Avoiding VOC solvents makes for cleaner air, but again, VOC compliant/exempt/etc solvents vary wildly in whether they are safer for people or not than non-VOC exempt solvents.
If you are trying instead to avoid human-toxic solvents, you would choose a different set, etc.
[1] There are so many finishes with so many different properties that i can't 100% guarantee this, but non-professional stuff you can buy at a woodworking store or a big box store is going to be fine
[2] The lack of smell of isocyanate's is main the reason you can get service life indicating respirator catridges from 3m/et al - otherwise you would not be able to determine if your cartridge is working or not, since you would not smell it when spray finishing/etc until the concentration is way too high, even if your cartridge is spent.

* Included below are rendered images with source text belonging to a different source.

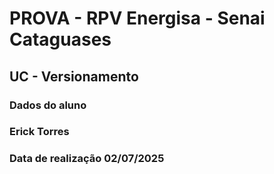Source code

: # PROVA - RPV Energisa - Senai Cataguases

## UC - Versionamento 

### Dados do aluno

### Erick Torres

### Data de realização 02/07/2025

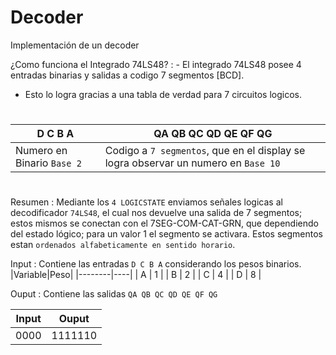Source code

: # Decoder
Implementación de un decoder

¿Como funciona el Integrado 74LS48?
: - El integrado 74LS48 posee 4 entradas binarias y salidas a codigo 7 segmentos [BCD].
  - Esto lo logra gracias a una tabla de verdad para 7 circuitos logicos.

#

|D C B A |QA QB QC QD QE QF QG|
|--------|--------------------|
|Numero en Binario `Base 2`|Codigo a `7 segmentos`, que en el display se logra observar un numero en `Base 10`|

#

Resumen
: Mediante los `4 LOGICSTATE` enviamos señales logicas al decodificador `74LS48`, el cual nos devuelve una salida de 7 segmentos; estos mismos se conectan con el 7SEG-COM-CAT-GRN, que dependiendo del estado lógico; para un valor 1 el segmento se activara. Estos segmentos estan `ordenados alfabeticamente en sentido horario`.

Input
: Contiene las entradas `D C B A` considerando los pesos binarios.
    |Variable|Peso|
    |--------|----|
    |   A    |  1 |
    |   B    |  2 |
    |   C    |  4 |
    |   D    |  8 |


Ouput
: Contiene las salidas `QA QB QC QD QE QF QG`

|Input| Ouput |
|-----|-------|
|0000 |1111110|

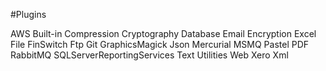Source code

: #Plugins

AWS
Built-in
Compression
Cryptography
Database
Email
Encryption
Excel
File
FinSwitch
Ftp
Git
GraphicsMagick
Json
Mercurial
MSMQ
Pastel
PDF
RabbitMQ
SQLServerReportingServices
Text
Utilities
Web
Xero
Xml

Sane folks just use supplied air anyway, rather than risk it at all.
[3] not safety to humans, though often highly confused with being safer.
Standard BLO is not food-safe and is sold everywhere.
So if you are using that as a wood finish, you get what you get?
Also most of it is still food safe when cured anyway, it just does't always fully cure and it's hard to tell when it's cured.
But once the polymerization/etc has actually finished, there are no oxidizing agents or driers or ... left.
If you look at the law suits that lead to it being labeled the way it is, it's not about food safe when cured, it's about the inability to tell when curing actually finished, and final curing taking a very long time.
- most finishes are indeed "food safe after curing", I'm aware of that. How they look on wood, how they perform when being dipped in hot soup or when drinking hot liquids from them, that's harder to assess without buying cans of finish that I have to store forever if I don't like them.
- HDI doesn't smell indeed, I never said it did. In fact two-component hardwax oils would have been perfect if it was easier to mix and apply in small quantities. Unfortunately for the few drops of oil I need on a spoon, it's too messy
- I'm talking about solvents in the definition that most consumers know about them: volatile solvents that usually smell strongly. I used low-VOC solvent-based finishes and they still smell. Organic components aren't the only smelly things in solvents, and I simply can't stand them anymore, that's all. It's not all about the dangers, it's for my own comfort.
If you can point me to a solvent-based hardwax oil that smells of only the oils and waxes inside, I'll buy it in a pinch and forget about melting waxes in my microwave. Google search doesn't help here, I need to hear it from someone with experience
I prefer to keep the original color of the wood I sell, so lower temperatures are better for me, but I like the look of toasted wood as well.
My problem with just oil is that the finish is very matte, hence the wax and resin complication I'm going through in the article. But matte is also a look that people look for so there's no problem in that, it's just my personal preference and style that's different.
Generally I use a beeswax and mineral oil finish, sometimes this other product I can't remember the name of made from flax oil.
I've been wondering why jojoba oil doesn't get mentioned more in these discussions, either in combination with something else or on its own? It's a wax but liquid at room temperature, and seems to be stable for a long long time, long enough at least that it would probably need some refinishing before it might go bad.
But if you put wood treated with non-polymerized oil in a hot soup or if you pour hot tea into a cup finished with jojoba oil, the oil will get out of the fibers and into your hot liquid, the fiber will raise and the wood will start to feel rough after a few uses and start to get stained from your food and beverage.
I understand why you'd use a polymerizing oil for certain things; I guess I wonder about it as a substitute for mineral oil.